La page est honnête sur le périmètre. Barre les entrées sur les choix des autres. Souligne ce qui est vraiment à toi. La clarté réduit en général le problème à quelque chose sur lequel tu peux vraiment agir.
Un modèle simple de décision
Un jour de blocage, voici le script complet :
- La décision, en une phrase.
- Les options, y compris celle que je n'arrête pas d'écarter.
- Ce que j'ai peur que chacune dise de moi.
- À quoi ressemble ma vie dans dix ans sous chaque option.
- La décision, avec un prochain pas, même petit.
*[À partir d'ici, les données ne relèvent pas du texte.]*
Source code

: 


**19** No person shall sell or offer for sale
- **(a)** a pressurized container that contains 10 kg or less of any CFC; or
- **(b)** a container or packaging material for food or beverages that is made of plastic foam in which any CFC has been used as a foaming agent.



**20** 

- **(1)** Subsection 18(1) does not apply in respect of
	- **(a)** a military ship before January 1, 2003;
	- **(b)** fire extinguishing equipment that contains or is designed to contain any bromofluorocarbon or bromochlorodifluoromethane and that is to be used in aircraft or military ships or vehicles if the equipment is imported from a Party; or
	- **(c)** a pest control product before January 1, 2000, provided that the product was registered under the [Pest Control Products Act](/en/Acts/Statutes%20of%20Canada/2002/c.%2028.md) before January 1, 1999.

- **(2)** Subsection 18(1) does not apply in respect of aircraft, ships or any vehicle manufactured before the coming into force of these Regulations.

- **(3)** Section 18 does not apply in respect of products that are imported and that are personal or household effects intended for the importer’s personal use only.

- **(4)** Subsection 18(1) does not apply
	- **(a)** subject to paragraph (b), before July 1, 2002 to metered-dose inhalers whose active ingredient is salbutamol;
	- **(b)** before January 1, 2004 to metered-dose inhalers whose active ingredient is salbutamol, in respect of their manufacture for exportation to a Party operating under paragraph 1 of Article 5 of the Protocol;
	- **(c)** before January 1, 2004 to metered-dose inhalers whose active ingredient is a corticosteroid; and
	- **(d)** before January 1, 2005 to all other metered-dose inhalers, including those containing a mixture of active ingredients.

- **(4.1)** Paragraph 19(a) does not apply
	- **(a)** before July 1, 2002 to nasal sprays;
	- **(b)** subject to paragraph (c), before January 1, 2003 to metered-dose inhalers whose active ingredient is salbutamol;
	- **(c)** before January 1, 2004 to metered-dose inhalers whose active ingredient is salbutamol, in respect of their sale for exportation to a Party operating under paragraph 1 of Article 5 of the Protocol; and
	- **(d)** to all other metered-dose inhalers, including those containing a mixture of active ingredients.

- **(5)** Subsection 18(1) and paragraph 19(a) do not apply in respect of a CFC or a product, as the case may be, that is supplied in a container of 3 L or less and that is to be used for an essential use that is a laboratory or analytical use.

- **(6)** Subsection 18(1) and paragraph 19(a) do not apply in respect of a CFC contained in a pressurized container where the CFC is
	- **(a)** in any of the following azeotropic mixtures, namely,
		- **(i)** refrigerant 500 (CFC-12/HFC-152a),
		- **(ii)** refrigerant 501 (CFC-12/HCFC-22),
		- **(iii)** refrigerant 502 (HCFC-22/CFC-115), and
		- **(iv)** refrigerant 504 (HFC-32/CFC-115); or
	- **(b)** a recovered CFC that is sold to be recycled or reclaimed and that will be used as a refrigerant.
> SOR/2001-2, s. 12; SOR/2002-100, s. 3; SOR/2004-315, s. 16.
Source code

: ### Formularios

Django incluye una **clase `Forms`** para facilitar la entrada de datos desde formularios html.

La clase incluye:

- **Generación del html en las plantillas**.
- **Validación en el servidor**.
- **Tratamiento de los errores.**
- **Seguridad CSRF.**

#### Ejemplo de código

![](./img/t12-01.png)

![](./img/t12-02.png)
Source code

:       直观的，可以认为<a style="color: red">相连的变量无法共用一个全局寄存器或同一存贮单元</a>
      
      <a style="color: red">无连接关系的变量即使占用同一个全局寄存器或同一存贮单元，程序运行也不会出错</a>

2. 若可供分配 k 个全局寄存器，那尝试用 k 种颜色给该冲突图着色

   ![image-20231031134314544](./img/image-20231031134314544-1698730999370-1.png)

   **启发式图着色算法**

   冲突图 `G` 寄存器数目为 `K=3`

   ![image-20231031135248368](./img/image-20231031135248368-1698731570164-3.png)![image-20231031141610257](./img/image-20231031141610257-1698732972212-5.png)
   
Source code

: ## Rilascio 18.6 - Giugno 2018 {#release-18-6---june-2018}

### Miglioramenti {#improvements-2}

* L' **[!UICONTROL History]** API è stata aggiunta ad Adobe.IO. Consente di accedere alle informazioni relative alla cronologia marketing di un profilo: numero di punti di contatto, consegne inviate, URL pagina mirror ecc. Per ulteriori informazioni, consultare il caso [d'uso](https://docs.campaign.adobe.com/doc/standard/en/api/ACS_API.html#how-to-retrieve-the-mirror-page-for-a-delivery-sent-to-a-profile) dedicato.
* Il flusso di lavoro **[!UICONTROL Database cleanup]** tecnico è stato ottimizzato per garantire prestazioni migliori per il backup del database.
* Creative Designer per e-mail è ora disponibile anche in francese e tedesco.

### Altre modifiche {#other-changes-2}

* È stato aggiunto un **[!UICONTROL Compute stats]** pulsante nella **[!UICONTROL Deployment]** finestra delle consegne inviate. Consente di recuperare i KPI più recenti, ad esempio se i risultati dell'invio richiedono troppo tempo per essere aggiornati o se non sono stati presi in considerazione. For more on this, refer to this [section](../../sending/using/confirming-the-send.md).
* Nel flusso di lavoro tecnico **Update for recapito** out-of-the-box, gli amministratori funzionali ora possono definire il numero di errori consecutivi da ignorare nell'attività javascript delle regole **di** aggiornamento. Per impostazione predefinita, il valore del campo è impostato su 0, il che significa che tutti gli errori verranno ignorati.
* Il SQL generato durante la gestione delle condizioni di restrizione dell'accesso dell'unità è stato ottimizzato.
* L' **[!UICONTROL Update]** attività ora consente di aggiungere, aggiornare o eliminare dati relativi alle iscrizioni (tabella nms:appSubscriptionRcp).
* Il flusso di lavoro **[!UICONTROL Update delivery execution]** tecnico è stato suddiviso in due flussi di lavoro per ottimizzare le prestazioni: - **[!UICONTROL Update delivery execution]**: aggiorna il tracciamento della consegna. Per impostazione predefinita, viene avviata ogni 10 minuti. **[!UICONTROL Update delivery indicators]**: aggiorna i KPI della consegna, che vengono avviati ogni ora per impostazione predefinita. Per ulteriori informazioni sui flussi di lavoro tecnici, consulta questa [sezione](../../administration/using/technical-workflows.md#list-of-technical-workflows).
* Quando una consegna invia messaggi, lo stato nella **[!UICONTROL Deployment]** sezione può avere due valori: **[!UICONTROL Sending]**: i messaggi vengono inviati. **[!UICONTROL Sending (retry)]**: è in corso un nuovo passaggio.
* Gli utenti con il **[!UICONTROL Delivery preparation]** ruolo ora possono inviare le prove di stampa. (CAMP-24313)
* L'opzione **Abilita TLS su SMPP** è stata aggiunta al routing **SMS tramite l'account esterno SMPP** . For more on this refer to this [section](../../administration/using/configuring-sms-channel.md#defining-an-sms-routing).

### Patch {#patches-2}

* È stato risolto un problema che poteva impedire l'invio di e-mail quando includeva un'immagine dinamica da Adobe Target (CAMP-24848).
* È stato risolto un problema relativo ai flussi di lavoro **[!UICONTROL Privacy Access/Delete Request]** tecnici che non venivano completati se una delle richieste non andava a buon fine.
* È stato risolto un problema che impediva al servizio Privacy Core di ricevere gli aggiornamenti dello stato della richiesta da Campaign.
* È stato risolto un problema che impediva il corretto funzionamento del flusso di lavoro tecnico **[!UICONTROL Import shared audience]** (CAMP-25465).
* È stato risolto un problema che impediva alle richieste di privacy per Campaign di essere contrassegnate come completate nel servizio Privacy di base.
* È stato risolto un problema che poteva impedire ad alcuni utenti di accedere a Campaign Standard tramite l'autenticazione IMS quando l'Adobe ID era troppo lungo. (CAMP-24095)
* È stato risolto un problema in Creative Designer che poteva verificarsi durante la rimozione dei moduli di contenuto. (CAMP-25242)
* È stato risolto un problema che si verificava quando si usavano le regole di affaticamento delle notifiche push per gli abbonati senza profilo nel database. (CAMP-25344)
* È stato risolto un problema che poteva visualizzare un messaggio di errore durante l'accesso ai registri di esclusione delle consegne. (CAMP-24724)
Pourquoi la version brouillonne reste privée
L'écriture sur la décision contient la version de toi qui n'a pas encore décidé. Les peurs que tu ne dirais pas à voix haute. Les opinions sur d'autres personnes qui ne survivraient pas à une conversation. Les marchandages et les doutes.
Innera garde chaque histoire chiffrée sur ton appareil. La page où tu as enfin écrit ce que tu veux vraiment, avant de l'éditer pour quelqu'un d'autre, reste entre toi et toi. C'est cette confidentialité qui rend la décision honnête.
La plupart des décisions difficiles s'éclaircissent plus vite que tu ne l'imagines, une fois sur le papier. Essaie sur ce que tu portes en ce moment.